__SET OF TASKS__:
A - In the travel blog, how long did the ferry trip to Belfast take?
B - Write the next part of the travel blog, picking up right after its final sentence.

__EXTRACT PROVIDED__:
•••••

Culzean Castle sitting up on the cliffs.

Don’t stress Shaun it’s not that far to go….

So we had a look around the castle for a little bit before continuing on to catch the ferry.

The gardens of the castle.

Tina hanging out on the walls of the castle.

The front of Culzean Castle.

It took us about 2.5hrs on the ferry to reach Belfast.  We found some seats, had a drink and snack while we cruised.  We hit Belfast at about 5:30pm and went straight to our next B & B.  The rain had stopped and there was even glimpses of blue sky so we went for a walk to a little café for dinner.  After dinner we continued our walk around a few of the streets near where we were staying the night before calling it a day.

On the ferry Ireland bound.

Our first look at Ireland.

Goodbye Scotland – what a beautiful, friendly country with – ‘Hands down the best Salmon’ any of us have tasted…… the whiskey wasn’t bad either, beer was good too, kilts were pretty, great mountains, lochs and coast line….! Damn nice place – but your weather sucks.



Posted: July 25, 2012 in Scotland

Today we took off to Glasgow.  Staying in B&B’s we have all been taking it in turns booking our next stop.  We couldn’t give a bad wrap to any of the places we have stayed yet – they have all been great value, very nice people, good positions and great food.  This was all about to end.  Neil and Lea picked out this spot.  It fit into our budget, looked pretty central in Glasgow, they sounded nice on the phone – what could be the problem????  Off to Glasgow it is.

We called past Urquhart Castle for the mandatory photos on our way, then went down the exact same road that we shouldn’t have been on the day before – south to Glasgow.


Urquhart Castle.

One last view of Loch Ness before we head out of town.

Lunch time.

We plugged the address into the sat nav and made our way there.  Entering the city we ended up driving through a heap of different streets and they progressively got more and more dirty and haggard looking.  When we pulled up at our accommodation we were pretty much in the Bronx of Glasgow.  There was a seedy looking man sitting out the front.  A quick group discussion and we took off again – we didn’t get out of the car, we didn’t even turn the engine off.

It was only about 4 in the afternoon so we thought we could just head out the road a bit and find a nice B&B.  The next day we were catching the ferry across to Belfast from Cairnryan, which is south of Glasgow anyway.  We got down to Cairnryan to find there was a big golf tournament on and everything was booked out.  We had passed some B&B’s on the way so we went back their way.  It was now getting late and the option of sleeping in the car was looking more and more likely.  Lea had just about lost it at this stage, just laughing uncontrollably and saying, “What are we going to do?”


We were getting some nice scenery on the way.

We ended up somehow, on a kind of back road that ran pretty close to the coast.  There were mainly just farms around with not much else.  We came around a corner and all of a sudden there was a B&B sign out the front of a property.  We pulled straight in to enquire.  Lucky for us there was no one there and the price per room was exactly what we’d been paying.  This place turned out really nice, the couple was very friendly.  They are a Welsh couple that have travelled around for most of their lives for his work, and have now settled in Scotland.

•••••

__RAW DATA__:
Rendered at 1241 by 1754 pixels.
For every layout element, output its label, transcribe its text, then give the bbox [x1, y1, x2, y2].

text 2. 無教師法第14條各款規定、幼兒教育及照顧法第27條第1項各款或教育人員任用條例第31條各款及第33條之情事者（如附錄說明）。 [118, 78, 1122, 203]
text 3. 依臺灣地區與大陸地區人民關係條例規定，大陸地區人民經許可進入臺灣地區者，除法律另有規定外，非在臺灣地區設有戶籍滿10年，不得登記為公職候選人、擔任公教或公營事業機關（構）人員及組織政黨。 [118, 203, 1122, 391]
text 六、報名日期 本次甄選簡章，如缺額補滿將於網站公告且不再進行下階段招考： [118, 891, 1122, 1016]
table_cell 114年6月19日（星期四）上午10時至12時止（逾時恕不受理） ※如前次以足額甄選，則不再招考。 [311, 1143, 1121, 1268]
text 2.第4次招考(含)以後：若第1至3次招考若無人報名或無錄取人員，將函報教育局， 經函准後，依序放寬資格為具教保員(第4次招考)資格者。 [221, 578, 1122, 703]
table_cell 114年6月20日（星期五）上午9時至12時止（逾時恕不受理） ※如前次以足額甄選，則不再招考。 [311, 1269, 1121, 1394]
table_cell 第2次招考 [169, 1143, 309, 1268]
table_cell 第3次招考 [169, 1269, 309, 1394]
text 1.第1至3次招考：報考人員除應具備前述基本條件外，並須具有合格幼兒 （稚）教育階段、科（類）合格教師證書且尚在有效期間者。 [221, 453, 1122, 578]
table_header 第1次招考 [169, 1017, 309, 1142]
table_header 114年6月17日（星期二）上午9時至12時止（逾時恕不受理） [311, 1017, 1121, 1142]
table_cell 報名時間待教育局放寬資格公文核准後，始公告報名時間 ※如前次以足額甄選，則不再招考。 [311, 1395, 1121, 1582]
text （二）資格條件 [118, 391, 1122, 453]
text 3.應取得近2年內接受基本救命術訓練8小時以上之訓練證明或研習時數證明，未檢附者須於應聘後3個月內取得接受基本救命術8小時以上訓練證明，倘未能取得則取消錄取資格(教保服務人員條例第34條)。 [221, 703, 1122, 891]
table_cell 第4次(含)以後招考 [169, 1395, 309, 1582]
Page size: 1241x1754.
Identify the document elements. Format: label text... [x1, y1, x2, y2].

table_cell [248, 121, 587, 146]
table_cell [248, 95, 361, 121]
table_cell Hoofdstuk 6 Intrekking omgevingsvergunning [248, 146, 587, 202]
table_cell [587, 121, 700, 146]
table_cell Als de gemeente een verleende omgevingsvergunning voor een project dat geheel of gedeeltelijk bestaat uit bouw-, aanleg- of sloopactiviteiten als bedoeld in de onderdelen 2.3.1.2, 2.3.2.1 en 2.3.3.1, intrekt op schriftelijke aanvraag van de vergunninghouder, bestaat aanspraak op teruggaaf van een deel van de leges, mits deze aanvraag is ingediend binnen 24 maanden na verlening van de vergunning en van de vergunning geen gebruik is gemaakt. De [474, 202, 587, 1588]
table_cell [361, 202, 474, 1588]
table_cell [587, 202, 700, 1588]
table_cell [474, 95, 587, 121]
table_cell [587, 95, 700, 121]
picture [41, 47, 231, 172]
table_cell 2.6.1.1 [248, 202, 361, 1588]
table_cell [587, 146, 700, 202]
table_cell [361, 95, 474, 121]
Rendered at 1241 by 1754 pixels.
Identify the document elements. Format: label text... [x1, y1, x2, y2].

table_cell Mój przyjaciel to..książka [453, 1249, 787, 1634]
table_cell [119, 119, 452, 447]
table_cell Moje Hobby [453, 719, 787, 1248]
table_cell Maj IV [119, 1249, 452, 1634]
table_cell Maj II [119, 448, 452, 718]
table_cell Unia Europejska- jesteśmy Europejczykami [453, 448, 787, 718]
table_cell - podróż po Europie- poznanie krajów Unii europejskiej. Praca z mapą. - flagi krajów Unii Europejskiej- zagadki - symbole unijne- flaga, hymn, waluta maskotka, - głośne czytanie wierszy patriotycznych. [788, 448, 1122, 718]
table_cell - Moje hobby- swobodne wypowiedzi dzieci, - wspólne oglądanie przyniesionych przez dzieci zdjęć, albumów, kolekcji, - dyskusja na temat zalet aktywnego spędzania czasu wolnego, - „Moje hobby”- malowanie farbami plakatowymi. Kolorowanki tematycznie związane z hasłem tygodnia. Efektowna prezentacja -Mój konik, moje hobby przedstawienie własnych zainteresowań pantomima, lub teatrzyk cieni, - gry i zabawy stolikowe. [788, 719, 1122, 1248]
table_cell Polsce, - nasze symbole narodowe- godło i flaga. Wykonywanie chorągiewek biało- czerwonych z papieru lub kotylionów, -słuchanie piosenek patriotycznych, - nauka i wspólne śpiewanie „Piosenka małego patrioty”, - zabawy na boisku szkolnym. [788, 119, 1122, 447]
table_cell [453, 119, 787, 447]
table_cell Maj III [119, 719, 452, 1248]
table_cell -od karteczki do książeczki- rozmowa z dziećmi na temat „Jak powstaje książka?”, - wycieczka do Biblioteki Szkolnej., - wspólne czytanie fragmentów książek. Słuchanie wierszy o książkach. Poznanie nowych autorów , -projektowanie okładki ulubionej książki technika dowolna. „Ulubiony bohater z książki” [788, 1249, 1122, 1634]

•••••

__PER-TASK OUTPUTS__:
A - About 2.5 hours.

B -
Another nice loch we came across.

We finally had a bed for the night.

Loch Ness

Posted: July 23, 2012 in Scotland

We took off into town first thing in the morning to the visit the Loch Ness center.  It was geared towards tourists so we thought rather than going through the whole tour and being told all the myths and assumptions that we had already heard – maybe it would be better to buy a tourist map and find our own way around.  So we asked a few questions and planned a route then took off.


Heading south from Drumnadrochit (which put us in an anti clock wise direction) we headed towards Fort Augustus.  We pulled in for a look around.  Walking through town we noticed a sign to an animal park, it had rare breeds including Highland Cattle.  It was really a kids park but the sign had Tina sold from the start.  We walked down the path and after a 2 pound donation to get in – we came across goats, chooks, sheep, pigs, rabbits, geese and yes Highland Cattle, aka ‘Furry Cows’.  Photo time for the next hour and we were back out again.  Although the furry cows were not performing for us – just laying there in the middle of the paddock and not looking.

The advanced one – Look familiar Matt and Rach?

Furry Cow.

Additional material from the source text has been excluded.